Spanish Omelette
Source Rhodes Food Group
Serves: 4-6
Ingredients
1 can Rhodes Country Kitchen Tomato, Onion and Garlic
400g new potatoes, cooked and sliced (about 1cm)
125g bacon or chorizo sausage, chopped
1 red, yellow or green pepper, sliced
90g chedder cheese, grated
handful of chopped parsley
6 large free-range eggs
1 tbsp (15ml) olive oil
1 onion, chopped
Method
Preheat oven to 180C
Heat olive oil in frying pan and saute onions and pepper for about 5 min. until soft.
Add chopped bacon or chorizo sausage and fry for 3 min.
Add sliced potatoes.
Whisk eggs and chopped parsley in a bowl until fluffy and season with salt and pepper.
Add egg mixture to the tomato and potatoes and fold through.
Sprinkle grated cheese evenly on top.
Place the whole pan (if it is oven proof) into the preheated oven, or empty the ingredients into a greased ovenproof casserole dish and bake for 20 min. until the omelette is golden brown and firmly set.

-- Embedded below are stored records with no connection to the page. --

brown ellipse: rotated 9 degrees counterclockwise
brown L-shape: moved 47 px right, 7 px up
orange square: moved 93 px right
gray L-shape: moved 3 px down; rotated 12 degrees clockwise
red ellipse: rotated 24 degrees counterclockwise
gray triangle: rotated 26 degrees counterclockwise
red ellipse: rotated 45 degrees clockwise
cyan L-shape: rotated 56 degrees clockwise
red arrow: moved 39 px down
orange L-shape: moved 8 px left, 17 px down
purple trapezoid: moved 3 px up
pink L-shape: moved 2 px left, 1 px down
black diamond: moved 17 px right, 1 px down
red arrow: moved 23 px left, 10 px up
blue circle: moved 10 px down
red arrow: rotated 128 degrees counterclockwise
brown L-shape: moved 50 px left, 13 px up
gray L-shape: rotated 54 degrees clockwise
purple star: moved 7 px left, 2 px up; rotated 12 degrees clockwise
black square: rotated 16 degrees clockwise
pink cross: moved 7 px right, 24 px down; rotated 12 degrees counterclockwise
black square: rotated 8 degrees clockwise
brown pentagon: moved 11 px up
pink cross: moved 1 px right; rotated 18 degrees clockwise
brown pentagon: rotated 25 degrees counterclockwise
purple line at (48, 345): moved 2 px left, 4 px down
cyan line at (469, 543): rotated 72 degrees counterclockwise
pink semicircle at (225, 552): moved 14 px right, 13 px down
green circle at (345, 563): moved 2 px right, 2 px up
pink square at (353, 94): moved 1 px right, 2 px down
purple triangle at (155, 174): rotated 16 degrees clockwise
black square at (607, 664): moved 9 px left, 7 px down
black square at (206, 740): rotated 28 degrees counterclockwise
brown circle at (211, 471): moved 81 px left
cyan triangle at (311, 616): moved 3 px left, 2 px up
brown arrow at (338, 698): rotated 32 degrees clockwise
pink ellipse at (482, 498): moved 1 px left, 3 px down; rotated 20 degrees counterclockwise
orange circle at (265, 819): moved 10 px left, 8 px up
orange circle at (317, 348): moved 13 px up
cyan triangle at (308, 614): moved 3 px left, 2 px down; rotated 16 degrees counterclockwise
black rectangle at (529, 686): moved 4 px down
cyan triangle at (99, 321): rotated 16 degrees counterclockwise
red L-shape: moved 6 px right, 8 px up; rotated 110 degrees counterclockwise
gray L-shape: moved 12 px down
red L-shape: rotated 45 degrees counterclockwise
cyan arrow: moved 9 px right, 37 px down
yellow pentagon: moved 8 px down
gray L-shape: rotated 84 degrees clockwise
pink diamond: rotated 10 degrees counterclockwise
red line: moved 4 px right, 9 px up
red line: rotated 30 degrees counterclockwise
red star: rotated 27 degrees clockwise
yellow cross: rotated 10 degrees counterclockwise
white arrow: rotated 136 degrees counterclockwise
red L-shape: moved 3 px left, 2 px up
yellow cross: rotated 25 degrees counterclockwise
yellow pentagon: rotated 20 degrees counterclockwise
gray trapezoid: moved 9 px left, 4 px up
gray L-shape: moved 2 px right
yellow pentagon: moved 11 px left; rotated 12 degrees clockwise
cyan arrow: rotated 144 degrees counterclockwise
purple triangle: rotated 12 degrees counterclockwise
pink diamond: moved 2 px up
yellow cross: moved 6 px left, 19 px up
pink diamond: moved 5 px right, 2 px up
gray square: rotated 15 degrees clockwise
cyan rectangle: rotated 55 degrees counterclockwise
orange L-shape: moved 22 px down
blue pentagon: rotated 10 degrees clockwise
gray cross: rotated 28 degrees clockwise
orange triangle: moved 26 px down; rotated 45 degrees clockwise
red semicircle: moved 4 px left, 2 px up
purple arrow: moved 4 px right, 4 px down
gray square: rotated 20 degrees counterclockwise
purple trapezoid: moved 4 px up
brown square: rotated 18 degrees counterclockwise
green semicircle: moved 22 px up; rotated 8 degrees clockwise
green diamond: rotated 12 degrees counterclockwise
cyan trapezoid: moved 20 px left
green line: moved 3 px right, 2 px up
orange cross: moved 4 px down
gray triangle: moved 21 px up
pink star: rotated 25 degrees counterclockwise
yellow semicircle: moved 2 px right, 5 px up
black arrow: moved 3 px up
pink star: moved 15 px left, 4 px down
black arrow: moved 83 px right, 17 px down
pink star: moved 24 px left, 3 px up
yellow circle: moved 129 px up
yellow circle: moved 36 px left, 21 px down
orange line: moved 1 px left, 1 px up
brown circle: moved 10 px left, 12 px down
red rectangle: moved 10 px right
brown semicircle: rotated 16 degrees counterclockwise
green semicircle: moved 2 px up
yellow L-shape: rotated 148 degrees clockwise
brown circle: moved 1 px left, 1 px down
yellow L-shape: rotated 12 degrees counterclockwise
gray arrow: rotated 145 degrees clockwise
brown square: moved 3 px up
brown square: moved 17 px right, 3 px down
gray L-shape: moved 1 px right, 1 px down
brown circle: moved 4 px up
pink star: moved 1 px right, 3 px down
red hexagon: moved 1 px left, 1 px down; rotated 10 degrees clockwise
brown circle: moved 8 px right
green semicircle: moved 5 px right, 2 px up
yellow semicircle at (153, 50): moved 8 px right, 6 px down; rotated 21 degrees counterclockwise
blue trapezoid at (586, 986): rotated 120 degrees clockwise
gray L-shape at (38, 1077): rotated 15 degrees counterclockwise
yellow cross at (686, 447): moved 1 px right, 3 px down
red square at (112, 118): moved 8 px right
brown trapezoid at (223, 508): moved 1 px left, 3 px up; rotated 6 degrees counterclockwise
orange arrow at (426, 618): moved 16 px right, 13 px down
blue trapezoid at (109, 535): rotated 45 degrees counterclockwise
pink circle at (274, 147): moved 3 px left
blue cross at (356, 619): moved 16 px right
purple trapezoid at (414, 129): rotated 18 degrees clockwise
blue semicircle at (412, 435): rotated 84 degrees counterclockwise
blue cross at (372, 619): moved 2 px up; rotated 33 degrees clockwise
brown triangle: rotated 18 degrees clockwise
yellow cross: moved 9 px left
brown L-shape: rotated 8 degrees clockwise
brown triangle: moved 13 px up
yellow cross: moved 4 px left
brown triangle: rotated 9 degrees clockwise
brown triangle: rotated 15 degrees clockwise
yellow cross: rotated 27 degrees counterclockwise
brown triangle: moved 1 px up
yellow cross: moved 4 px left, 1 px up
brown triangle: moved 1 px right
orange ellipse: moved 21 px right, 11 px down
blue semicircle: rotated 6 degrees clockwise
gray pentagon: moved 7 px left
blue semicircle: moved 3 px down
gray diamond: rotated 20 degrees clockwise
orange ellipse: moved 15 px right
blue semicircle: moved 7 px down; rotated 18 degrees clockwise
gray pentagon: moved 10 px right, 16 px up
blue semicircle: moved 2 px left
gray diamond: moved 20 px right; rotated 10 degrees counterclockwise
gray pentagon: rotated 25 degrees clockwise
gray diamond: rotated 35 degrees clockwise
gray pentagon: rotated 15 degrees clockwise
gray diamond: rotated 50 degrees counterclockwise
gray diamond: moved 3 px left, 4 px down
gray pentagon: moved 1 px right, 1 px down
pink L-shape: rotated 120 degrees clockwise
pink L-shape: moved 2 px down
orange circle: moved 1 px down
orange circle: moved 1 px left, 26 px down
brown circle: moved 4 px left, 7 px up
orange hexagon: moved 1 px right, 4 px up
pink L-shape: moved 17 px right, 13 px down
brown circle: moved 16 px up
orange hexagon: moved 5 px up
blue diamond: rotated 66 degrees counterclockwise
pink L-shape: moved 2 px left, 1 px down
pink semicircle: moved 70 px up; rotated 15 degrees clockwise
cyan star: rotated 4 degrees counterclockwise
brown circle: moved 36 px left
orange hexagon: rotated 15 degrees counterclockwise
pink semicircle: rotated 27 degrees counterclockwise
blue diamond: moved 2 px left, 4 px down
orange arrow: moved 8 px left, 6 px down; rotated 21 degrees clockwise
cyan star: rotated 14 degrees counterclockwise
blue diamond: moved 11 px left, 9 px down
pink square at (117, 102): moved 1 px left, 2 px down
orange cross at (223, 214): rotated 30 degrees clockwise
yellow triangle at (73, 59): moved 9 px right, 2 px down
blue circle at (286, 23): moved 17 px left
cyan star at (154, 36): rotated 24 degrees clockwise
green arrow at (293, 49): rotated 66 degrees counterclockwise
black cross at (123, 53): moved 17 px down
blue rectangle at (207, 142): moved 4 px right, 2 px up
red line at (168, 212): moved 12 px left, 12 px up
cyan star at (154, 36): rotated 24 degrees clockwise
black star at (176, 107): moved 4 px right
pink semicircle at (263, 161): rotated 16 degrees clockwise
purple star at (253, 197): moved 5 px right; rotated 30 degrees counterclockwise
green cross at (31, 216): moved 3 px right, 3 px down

Slice and serve warm as a delicious brunch dish or serve cold with a green salad nd crusty bread for lunch or an easy supper. Also great to fill lunch boxes or pack into a picnic basket.
My Notes
I put the mixture into a greased microwave oven safe dish and cooked it on high for 10 minutes instead of using the oven and it came out just fine.